◆ **RECORDS FOR PROCESSING**:
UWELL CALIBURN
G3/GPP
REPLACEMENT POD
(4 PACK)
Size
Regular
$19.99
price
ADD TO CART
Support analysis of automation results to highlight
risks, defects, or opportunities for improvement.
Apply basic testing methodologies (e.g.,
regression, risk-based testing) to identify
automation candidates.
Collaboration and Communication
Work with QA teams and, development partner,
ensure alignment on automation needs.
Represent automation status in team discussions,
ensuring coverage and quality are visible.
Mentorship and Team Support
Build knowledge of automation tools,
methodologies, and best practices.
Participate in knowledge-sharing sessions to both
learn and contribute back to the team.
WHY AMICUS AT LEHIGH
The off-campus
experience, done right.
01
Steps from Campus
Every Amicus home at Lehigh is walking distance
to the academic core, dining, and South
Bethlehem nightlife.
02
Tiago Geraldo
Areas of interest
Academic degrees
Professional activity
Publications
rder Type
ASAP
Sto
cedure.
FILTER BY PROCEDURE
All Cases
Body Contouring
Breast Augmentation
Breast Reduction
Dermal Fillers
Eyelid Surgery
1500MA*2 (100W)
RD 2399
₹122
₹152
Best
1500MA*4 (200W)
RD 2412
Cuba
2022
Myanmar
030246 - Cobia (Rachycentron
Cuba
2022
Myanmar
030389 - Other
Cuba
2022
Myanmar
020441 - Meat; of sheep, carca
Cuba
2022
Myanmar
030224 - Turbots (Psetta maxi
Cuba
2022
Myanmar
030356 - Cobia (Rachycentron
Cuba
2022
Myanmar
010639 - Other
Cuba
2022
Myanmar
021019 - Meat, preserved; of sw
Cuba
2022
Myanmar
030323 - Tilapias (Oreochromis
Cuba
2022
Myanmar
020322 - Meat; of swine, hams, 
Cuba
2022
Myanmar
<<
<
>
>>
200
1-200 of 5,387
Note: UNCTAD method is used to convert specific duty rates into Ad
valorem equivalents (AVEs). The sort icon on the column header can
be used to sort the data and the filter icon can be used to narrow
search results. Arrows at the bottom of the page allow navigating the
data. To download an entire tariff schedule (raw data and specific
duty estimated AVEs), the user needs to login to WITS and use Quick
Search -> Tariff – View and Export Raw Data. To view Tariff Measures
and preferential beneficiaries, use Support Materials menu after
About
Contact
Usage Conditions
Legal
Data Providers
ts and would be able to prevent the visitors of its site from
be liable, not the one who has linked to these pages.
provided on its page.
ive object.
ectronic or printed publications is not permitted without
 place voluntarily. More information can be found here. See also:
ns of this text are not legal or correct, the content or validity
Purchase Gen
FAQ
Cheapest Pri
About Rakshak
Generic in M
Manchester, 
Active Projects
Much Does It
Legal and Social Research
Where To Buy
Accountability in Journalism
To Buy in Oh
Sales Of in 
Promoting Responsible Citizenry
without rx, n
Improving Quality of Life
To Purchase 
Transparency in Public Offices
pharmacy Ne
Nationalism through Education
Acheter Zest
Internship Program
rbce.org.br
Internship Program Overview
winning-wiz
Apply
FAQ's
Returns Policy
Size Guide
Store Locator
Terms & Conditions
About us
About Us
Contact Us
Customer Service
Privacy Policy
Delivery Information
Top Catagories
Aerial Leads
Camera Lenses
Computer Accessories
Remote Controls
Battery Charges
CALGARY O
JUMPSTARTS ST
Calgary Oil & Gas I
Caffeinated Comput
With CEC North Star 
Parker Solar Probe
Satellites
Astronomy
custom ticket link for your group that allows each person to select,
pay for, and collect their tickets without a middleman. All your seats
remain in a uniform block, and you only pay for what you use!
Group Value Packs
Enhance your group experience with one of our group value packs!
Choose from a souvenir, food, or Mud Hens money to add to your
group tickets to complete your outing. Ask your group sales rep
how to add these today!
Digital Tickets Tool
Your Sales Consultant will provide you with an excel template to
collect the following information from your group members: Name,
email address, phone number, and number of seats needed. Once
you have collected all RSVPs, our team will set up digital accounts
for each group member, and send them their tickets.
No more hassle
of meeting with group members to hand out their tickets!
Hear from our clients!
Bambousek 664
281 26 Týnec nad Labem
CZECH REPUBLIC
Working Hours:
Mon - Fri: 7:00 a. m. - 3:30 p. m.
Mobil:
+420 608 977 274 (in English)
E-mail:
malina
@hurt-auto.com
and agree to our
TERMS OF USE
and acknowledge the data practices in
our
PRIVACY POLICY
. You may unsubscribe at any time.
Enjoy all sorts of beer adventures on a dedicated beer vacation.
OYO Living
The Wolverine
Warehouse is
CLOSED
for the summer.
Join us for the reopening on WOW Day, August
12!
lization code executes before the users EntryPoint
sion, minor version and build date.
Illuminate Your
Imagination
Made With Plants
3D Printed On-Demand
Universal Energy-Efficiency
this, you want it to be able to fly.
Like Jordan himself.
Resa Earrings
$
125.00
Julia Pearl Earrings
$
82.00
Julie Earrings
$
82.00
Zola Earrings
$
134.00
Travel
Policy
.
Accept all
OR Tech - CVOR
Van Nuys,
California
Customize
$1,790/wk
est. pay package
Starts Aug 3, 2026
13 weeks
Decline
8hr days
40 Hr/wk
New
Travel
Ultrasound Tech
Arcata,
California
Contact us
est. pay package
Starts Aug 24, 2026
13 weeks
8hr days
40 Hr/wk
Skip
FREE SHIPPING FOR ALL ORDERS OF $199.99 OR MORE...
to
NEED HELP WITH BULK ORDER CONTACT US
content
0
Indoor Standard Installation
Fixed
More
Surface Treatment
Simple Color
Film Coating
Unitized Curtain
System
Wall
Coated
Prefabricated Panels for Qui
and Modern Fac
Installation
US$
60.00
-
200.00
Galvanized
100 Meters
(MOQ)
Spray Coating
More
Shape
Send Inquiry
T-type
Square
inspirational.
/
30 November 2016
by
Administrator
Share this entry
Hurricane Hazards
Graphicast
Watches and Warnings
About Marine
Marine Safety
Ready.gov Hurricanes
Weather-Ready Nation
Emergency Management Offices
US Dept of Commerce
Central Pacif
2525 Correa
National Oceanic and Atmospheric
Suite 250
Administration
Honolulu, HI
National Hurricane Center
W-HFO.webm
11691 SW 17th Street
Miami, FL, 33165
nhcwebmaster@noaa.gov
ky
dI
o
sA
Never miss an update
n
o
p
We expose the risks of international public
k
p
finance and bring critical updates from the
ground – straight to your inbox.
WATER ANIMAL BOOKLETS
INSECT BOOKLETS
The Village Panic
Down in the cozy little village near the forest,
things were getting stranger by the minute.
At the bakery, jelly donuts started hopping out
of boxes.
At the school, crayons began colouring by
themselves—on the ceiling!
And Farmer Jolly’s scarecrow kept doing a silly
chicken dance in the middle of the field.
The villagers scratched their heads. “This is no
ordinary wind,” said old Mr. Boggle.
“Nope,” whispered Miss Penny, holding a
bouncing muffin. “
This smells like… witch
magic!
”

◆ **YOUR TASK**: From the material above, return every line that contains "Cobia".

◆ **SOLUTION**:
030246 - Cobia (Rachycentron
030356 - Cobia (Rachycentron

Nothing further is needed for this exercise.